### Transcribed page contents:
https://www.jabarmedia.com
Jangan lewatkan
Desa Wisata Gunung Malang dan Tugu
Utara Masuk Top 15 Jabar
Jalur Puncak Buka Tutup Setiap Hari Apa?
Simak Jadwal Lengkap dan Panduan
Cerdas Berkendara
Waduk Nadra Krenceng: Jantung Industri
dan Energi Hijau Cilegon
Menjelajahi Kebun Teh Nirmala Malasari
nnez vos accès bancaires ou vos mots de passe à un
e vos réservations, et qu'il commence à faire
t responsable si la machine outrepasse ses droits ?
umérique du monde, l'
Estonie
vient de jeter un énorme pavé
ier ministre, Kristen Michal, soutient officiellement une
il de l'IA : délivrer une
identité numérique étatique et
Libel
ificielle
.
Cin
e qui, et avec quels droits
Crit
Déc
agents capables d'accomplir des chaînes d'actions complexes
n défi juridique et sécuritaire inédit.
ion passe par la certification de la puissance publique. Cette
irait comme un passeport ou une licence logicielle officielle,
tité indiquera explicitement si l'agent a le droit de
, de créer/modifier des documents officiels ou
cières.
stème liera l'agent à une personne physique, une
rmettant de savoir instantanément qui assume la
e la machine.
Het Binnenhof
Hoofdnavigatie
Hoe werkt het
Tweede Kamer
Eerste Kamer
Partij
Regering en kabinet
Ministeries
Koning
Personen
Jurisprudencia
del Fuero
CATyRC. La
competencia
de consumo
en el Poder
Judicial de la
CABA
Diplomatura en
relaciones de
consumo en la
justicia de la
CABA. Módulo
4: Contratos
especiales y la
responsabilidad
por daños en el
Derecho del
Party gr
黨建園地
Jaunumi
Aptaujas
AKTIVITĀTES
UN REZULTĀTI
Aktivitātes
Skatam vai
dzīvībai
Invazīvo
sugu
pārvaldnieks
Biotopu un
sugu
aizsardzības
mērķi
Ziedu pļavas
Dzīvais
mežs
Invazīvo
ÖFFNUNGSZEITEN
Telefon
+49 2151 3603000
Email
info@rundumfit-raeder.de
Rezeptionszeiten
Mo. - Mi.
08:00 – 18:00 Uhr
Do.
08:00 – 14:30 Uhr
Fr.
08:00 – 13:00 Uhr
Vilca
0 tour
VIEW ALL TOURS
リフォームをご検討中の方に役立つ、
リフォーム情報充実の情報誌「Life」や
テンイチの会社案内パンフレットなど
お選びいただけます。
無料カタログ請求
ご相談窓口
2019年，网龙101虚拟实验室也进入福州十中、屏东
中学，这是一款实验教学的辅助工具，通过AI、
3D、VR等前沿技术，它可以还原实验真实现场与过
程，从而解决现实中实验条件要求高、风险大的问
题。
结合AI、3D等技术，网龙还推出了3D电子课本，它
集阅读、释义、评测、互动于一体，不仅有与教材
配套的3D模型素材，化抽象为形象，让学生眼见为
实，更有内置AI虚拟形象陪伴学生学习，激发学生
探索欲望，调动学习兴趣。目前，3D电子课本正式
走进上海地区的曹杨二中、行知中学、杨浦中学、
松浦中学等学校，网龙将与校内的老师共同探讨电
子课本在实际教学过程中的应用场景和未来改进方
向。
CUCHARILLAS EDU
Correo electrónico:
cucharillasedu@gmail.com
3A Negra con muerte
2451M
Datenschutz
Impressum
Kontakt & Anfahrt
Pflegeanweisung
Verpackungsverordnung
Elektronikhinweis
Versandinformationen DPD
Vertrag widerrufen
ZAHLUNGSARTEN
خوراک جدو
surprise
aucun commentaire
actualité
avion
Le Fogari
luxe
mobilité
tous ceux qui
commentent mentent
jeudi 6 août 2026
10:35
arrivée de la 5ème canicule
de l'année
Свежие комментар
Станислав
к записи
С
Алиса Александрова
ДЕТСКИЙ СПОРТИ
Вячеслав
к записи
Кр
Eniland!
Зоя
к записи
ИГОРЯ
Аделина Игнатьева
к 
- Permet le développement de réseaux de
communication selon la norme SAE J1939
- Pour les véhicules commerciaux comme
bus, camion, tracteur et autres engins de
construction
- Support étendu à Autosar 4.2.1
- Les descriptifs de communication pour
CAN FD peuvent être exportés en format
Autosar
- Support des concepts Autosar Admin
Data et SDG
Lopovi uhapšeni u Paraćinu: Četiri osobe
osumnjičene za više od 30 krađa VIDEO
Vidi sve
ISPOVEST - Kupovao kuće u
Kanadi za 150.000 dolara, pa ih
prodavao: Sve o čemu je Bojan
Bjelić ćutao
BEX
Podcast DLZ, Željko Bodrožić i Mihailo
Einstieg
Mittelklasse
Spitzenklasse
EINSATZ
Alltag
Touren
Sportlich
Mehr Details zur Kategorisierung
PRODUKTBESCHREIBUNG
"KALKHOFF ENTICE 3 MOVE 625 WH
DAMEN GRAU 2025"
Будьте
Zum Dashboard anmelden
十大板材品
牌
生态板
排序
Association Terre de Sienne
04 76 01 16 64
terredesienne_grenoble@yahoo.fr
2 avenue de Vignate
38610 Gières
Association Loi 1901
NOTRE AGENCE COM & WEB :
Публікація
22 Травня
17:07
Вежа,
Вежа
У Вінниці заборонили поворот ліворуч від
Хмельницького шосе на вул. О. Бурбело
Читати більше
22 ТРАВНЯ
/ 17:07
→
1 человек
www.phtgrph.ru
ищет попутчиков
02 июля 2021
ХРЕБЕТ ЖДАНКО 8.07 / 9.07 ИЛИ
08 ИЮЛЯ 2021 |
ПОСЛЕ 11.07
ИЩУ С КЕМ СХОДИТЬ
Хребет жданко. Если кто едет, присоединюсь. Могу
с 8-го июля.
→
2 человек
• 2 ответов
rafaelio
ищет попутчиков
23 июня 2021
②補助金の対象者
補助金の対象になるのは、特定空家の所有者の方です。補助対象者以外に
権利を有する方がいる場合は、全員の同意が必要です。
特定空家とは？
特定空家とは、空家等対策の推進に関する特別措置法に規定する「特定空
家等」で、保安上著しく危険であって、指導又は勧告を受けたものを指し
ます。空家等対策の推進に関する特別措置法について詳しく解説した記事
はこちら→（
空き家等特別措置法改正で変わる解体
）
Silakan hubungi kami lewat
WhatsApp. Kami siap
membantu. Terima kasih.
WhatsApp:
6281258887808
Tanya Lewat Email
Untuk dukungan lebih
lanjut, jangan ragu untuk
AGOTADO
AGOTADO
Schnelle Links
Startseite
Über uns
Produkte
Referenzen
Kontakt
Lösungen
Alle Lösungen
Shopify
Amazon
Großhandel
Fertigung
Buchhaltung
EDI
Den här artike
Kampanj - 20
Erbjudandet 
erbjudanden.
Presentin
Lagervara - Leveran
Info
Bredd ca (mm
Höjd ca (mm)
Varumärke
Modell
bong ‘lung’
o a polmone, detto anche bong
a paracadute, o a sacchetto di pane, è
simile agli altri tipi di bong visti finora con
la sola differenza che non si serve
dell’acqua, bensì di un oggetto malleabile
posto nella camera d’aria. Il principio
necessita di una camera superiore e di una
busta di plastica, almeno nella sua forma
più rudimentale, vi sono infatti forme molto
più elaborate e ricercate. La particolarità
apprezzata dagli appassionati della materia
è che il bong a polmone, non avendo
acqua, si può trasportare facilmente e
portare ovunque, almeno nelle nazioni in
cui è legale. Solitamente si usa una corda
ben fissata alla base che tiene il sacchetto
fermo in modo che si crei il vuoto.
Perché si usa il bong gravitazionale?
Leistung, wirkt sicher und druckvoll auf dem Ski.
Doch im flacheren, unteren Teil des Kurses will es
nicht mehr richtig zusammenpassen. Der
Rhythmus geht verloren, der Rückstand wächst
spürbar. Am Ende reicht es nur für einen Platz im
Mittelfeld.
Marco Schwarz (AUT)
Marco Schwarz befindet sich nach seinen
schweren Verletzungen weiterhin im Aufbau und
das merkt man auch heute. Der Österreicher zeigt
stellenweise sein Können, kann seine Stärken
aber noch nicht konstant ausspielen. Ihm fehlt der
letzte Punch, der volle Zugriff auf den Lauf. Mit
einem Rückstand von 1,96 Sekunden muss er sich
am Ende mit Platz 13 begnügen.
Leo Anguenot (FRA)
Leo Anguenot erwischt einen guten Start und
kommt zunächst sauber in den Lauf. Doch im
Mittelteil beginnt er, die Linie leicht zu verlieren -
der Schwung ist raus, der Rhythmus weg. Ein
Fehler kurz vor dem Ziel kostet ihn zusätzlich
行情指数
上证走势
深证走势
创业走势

### Task to carry out:
Rename "Estonie" to "Lettonie" in the data from the first line up to and including the line with "vient de jeter un énorme pavé". Return only those lines, with nothing else changed.

### Written answer:
https://www.jabarmedia.com
Jangan lewatkan
Desa Wisata Gunung Malang dan Tugu
Utara Masuk Top 15 Jabar
Jalur Puncak Buka Tutup Setiap Hari Apa?
Simak Jadwal Lengkap dan Panduan
Cerdas Berkendara
Waduk Nadra Krenceng: Jantung Industri
dan Energi Hijau Cilegon
Menjelajahi Kebun Teh Nirmala Malasari
nnez vos accès bancaires ou vos mots de passe à un
e vos réservations, et qu'il commence à faire
t responsable si la machine outrepasse ses droits ?
umérique du monde, l'
Lettonie
vient de jeter un énorme pavé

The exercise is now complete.